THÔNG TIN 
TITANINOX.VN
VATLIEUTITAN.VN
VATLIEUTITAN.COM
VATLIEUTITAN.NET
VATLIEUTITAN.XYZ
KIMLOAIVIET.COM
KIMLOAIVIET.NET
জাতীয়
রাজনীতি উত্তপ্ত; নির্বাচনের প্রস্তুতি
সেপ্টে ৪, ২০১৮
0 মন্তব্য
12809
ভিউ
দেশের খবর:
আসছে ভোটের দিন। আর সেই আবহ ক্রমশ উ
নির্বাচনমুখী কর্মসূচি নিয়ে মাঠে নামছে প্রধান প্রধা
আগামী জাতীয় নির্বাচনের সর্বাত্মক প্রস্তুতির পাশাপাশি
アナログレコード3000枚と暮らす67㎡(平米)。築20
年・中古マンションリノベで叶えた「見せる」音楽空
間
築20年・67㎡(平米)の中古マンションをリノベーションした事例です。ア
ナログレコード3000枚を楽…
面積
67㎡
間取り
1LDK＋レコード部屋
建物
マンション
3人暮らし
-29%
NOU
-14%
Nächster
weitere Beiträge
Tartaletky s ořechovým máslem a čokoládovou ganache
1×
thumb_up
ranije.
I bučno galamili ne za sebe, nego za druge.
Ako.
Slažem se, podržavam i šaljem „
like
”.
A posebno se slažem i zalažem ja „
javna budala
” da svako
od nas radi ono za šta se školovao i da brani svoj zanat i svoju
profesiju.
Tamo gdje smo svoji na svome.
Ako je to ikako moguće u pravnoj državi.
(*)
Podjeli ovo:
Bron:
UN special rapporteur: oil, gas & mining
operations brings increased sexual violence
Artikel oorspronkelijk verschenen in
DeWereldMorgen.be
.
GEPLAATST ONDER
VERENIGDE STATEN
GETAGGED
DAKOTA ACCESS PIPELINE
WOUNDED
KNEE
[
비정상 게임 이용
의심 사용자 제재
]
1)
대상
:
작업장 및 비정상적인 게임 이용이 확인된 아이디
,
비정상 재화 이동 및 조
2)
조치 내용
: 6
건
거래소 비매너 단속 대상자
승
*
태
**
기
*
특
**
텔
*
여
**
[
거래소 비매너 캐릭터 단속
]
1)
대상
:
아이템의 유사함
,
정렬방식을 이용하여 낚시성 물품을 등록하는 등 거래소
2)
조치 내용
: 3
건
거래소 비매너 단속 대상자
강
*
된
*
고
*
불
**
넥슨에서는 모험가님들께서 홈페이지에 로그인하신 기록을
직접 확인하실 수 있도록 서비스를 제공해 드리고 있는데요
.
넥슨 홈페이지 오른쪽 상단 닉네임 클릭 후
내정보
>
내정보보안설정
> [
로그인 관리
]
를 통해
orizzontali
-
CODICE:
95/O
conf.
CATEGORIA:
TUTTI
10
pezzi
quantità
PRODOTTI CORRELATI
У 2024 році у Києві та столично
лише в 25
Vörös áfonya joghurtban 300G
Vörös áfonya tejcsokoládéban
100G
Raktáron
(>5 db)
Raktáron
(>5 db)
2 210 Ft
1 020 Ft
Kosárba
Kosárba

********************

▸ EXERCISE INSTRUCTIONS: Put the lines into a Markdown table with the columns Row and Text, starting at the first line and ending at the line containing "Tamo gdje smo svoji na svome.", both included. Number each row and omit blank lines.

▸ FINISHED EXERCISE:
| Row | Text |
|---|---|
| 1 | THÔNG TIN  |
| 2 | TITANINOX.VN |
| 3 | VATLIEUTITAN.VN |
| 4 | VATLIEUTITAN.COM |
| 5 | VATLIEUTITAN.NET |
| 6 | VATLIEUTITAN.XYZ |
| 7 | KIMLOAIVIET.COM |
| 8 | KIMLOAIVIET.NET |
| 9 | জাতীয় |
| 10 | রাজনীতি উত্তপ্ত; নির্বাচনের প্রস্তুতি |
| 11 | সেপ্টে ৪, ২০১৮ |
| 12 | 0 মন্তব্য |
| 13 | 12809 |
| 14 | ভিউ |
| 15 | দেশের খবর: |
| 16 | আসছে ভোটের দিন। আর সেই আবহ ক্রমশ উ |
| 17 | নির্বাচনমুখী কর্মসূচি নিয়ে মাঠে নামছে প্রধান প্রধা |
| 18 | আগামী জাতীয় নির্বাচনের সর্বাত্মক প্রস্তুতির পাশাপাশি |
| 19 | アナログレコード3000枚と暮らす67㎡(平米)。築20 |
| 20 | 年・中古マンションリノベで叶えた「見せる」音楽空 |
| 21 | 間 |
| 22 | 築20年・67㎡(平米)の中古マンションをリノベーションした事例です。ア |
| 23 | ナログレコード3000枚を楽… |
| 24 | 面積 |
| 25 | 67㎡ |
| 26 | 間取り |
| 27 | 1LDK＋レコード部屋 |
| 28 | 建物 |
| 29 | マンション |
| 30 | 3人暮らし |
| 31 | -29% |
| 32 | NOU |
| 33 | -14% |
| 34 | Nächster |
| 35 | weitere Beiträge |
| 36 | Tartaletky s ořechovým máslem a čokoládovou ganache |
| 37 | 1× |
| 38 | thumb_up |
| 39 | ranije. |
| 40 | I bučno galamili ne za sebe, nego za druge. |
| 41 | Ako. |
| 42 | Slažem se, podržavam i šaljem „ |
| 43 | like |
| 44 | ”. |
| 45 | A posebno se slažem i zalažem ja „ |
| 46 | javna budala |
| 47 | ” da svako |
| 48 | od nas radi ono za šta se školovao i da brani svoj zanat i svoju |
| 49 | profesiju. |
| 50 | Tamo gdje smo svoji na svome. |